I was thinking that it very likely makes sense in the case of stationary input variables. But what if i'm satisfied that there's a co-integrating relationship.

Is it valid in that case?

Best Answer

Before getting to my answer, I think I should point out that there is a mismatch between your question title and the body of the question. Bootstrapping time series is in general a very wide topic that must grapple with the various nuances of the particular model under consideration. When applied to the specific case of cointegrated time series, there are some methods that take just such care of the specific relationships between the collection of time series.

First, a quick review of relevant concepts so that we have a common starting point.

Stochastic Processes

The time series under consideration will be discrete-time stochastic processes. Recall that a stocastic process is a collection of random variables, with the discrete-time qualifier describing the cardinality of the index set. So we can write a time series as $\{X_{t}\}_{t\in \mathbb{N}}$, where each $X_{t}$ is a random variable and the index set is $\mathbb{N} = \{0, 1, 2, \dots\}$. A sample from such a time series consists of a sequence of observations $x_{0}, x_{1}, x_{2}, \dots$ such that $x_{i}$ is a realization of random variable $X_{i}$. This is a minimal, extremely general definition, so usually more structure is assumed to hold in order to bring to bear heavier machinery. The structure of interest is the joint distribution of the infinite series of random variables, and unless we are dealing with white noise, determining this joint distribution is where the work happens. Obviously, we also will in practice only have access to a finite length sample $x_{0}, x_{1}, \dots, x_{n}$, and models typically impose constraints that imply any underlying joint structure (hopefully) can be captured by such a finite sample. As you likely are aware, there are numerous models embodying the various functional forms these structural assumptions take; familiar ones like ARIMA, GARCH, VAR, and maybe less familiar ones (assuming the selected model is correctly specified) all try proceed by some kind of transformation or model fit to capture the regular structure, and whatever residual stochasticity is left between the fitted values and the observations can be modeled in a simple form (typically Gaussian).

Bootstrapping

The general idea of the bootstrap is to replace the theoretical distribution with the empirical distribution, and to use the observed data as if it consists of the theoretical population. Should certain conditions be met, which intuitively correspond to the data being 'representative' of the population, then resampling from the data can approximate sampling from the population.
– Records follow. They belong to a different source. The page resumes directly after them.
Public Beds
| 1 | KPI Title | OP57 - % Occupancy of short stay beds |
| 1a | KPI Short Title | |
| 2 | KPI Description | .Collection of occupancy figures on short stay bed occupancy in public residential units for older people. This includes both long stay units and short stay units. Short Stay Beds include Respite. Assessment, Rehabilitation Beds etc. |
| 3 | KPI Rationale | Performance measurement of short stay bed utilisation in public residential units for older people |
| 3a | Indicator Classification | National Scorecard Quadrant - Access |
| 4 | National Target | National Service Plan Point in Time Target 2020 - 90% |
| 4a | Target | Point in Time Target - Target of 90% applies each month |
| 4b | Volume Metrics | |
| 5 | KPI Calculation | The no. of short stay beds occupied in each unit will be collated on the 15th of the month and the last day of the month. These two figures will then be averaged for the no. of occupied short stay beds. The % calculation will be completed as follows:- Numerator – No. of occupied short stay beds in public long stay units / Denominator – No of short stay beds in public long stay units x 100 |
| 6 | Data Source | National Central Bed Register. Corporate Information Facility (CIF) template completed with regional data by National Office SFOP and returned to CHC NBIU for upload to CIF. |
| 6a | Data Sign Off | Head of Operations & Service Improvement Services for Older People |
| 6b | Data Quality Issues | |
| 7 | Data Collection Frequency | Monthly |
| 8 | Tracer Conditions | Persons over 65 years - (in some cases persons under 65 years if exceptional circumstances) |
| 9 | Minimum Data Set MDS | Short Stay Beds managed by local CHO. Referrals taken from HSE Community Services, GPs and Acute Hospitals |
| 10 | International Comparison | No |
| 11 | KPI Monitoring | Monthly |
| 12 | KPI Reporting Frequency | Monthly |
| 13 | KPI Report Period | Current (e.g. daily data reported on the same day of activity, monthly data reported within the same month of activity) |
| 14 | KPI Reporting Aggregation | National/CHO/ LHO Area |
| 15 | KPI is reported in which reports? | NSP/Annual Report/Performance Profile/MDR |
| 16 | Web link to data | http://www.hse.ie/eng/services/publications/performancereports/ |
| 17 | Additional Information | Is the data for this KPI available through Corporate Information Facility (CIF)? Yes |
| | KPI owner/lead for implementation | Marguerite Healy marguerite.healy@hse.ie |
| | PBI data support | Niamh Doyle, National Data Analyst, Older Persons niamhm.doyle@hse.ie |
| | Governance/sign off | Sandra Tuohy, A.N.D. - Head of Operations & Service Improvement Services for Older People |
In a basic formulation of the bootstrap, the data are assumed to be generated by an iid process - each sample is an independent draw from the same distribution. Given a data set $x_{1}, \dots, x_{n}$, we randomly resample with replacement a data set $x^*_{1}, \dots, x^*_{n}$, where each $x^*_{i}$ is an independent draw from the uniform distribution over $x_{1}, \dots, x_{n}$. In other words, each $x^*_{i}$ is an independent realization of the random variable $X^*$ which has a discrete uniform distribution over the observations, with a probability mass of $\frac{1}{n}$ on each data point $x_{i}$. Note how this mirrors the assumed sampling mechanism from the population, where each $x_{i}$ is an independent realization of the random variable $X$ which has the theoretical population distribution of interest. Hopefully laying everything out explicitly makes clear when the bootstrap makes sense: if your original sampling procedure consisted of iid draws from some fixed but unknown distribution, and each sample point is taken to reveal an equal amount of information about this distribution, then uniformly resampling from the data can reasonably replace sampling from the population. With these resamples you can do all the usual things, like estimating the distributions of model parameters and summary statistics, then using those distributions to perform inference.

Bootstrapping Time Series

Based on the above discussion, it should be clear that applying a basic bootstrap to time series data is in general a bad idea. The basic bootstrap above crucially depends on the initial sample consisting of iid draws from a fixed population distribution - which in general will not hold for various time series models. This issue is further exacerbated by model misspecification, which in practice should always be a consideration - hedge your bets.

Again, depending on the particular model assumed to hold, there are specific modifications to the basic bootstrapping procedure that are model aware and maybe even robust to misspecification. Which method you utilize will depend on first determining the model and considering consequences of misspecification. I'll describe a couple general methods for time series, and point to some sources for specific approaches to the cointegrated case.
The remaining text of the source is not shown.